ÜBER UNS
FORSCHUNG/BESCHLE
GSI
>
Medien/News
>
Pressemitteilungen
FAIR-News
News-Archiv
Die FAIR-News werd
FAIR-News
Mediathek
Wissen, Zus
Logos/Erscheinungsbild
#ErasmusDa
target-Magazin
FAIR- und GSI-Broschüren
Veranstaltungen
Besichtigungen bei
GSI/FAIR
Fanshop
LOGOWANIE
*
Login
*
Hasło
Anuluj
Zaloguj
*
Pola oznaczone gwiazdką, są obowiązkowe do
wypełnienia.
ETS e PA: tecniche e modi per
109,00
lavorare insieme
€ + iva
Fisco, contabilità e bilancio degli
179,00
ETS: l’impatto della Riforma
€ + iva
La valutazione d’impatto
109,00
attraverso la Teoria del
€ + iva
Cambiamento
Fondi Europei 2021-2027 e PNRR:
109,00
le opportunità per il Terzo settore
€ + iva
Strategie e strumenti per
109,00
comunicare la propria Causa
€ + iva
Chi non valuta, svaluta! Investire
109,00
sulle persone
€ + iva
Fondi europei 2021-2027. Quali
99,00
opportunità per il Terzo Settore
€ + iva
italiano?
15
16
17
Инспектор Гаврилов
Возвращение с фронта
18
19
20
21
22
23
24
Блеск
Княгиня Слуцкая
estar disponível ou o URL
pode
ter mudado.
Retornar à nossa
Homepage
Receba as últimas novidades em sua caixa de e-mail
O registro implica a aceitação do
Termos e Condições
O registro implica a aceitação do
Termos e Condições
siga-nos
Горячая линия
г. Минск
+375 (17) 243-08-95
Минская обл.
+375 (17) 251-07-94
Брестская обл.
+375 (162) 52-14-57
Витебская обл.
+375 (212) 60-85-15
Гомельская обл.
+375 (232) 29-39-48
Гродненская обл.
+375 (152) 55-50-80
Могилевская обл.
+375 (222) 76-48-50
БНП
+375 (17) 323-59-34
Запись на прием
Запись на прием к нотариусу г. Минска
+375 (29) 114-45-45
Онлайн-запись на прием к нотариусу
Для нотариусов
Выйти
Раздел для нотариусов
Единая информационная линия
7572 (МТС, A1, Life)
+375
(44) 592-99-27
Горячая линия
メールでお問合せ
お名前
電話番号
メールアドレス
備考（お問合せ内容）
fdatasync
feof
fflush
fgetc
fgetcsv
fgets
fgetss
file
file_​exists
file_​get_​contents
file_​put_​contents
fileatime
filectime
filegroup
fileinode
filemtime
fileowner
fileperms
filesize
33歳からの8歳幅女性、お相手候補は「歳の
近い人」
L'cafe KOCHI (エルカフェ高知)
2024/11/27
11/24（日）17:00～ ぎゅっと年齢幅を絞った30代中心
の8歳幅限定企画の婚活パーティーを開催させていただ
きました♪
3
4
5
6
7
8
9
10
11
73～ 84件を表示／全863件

---

* WORK INSTRUCTIONS
A faithful copy of all the records is required.

* RESULT OF THE TASK
ÜBER UNS
FORSCHUNG/BESCHLE
GSI
>
Medien/News
>
Pressemitteilungen
FAIR-News
News-Archiv
Die FAIR-News werd
FAIR-News
Mediathek
Wissen, Zus
Logos/Erscheinungsbild
#ErasmusDa
target-Magazin
FAIR- und GSI-Broschüren
Veranstaltungen
Besichtigungen bei
GSI/FAIR
Fanshop
LOGOWANIE
*
Login
*
Hasło
Anuluj
Zaloguj
*
Pola oznaczone gwiazdką, są obowiązkowe do
wypełnienia.
ETS e PA: tecniche e modi per
109,00
lavorare insieme
€ + iva
Fisco, contabilità e bilancio degli
179,00
ETS: l’impatto della Riforma
€ + iva
La valutazione d’impatto
109,00
attraverso la Teoria del
€ + iva
Cambiamento
Fondi Europei 2021-2027 e PNRR:
109,00
le opportunità per il Terzo settore
€ + iva
Strategie e strumenti per
109,00
comunicare la propria Causa
€ + iva
Chi non valuta, svaluta! Investire
109,00
sulle persone
€ + iva
Fondi europei 2021-2027. Quali
99,00
opportunità per il Terzo Settore
€ + iva
italiano?
15
16
17
Инспектор Гаврилов
Возвращение с фронта
18
19
20
21
22
23
24
Блеск
Княгиня Слуцкая
estar disponível ou o URL
pode
ter mudado.
Retornar à nossa
Homepage
Receba as últimas novidades em sua caixa de e-mail
O registro implica a aceitação do
Termos e Condições
O registro implica a aceitação do
Termos e Condições
siga-nos
Горячая линия
г. Минск
+375 (17) 243-08-95
Минская обл.
+375 (17) 251-07-94
Брестская обл.
+375 (162) 52-14-57
Витебская обл.
+375 (212) 60-85-15
Гомельская обл.
+375 (232) 29-39-48
Гродненская обл.
+375 (152) 55-50-80
Могилевская обл.
+375 (222) 76-48-50
БНП
+375 (17) 323-59-34
Запись на прием
Запись на прием к нотариусу г. Минска
+375 (29) 114-45-45
Онлайн-запись на прием к нотариусу
Для нотариусов
Выйти
Раздел для нотариусов
Единая информационная линия
7572 (МТС, A1, Life)
+375
(44) 592-99-27
Горячая линия
メールでお問合せ
お名前
電話番号
メールアドレス
備考（お問合せ内容）
fdatasync
feof
fflush
fgetc
fgetcsv
fgets
fgetss
file
file_​exists
file_​get_​contents
file_​put_​contents
fileatime
filectime
filegroup
fileinode
filemtime
fileowner
fileperms
filesize
33歳からの8歳幅女性、お相手候補は「歳の
近い人」
L'cafe KOCHI (エルカフェ高知)
2024/11/27
11/24（日）17:00～ ぎゅっと年齢幅を絞った30代中心
の8歳幅限定企画の婚活パーティーを開催させていただ
きました♪
3
4
5
6
7
8
9
10
11
73～ 84件を表示／全863件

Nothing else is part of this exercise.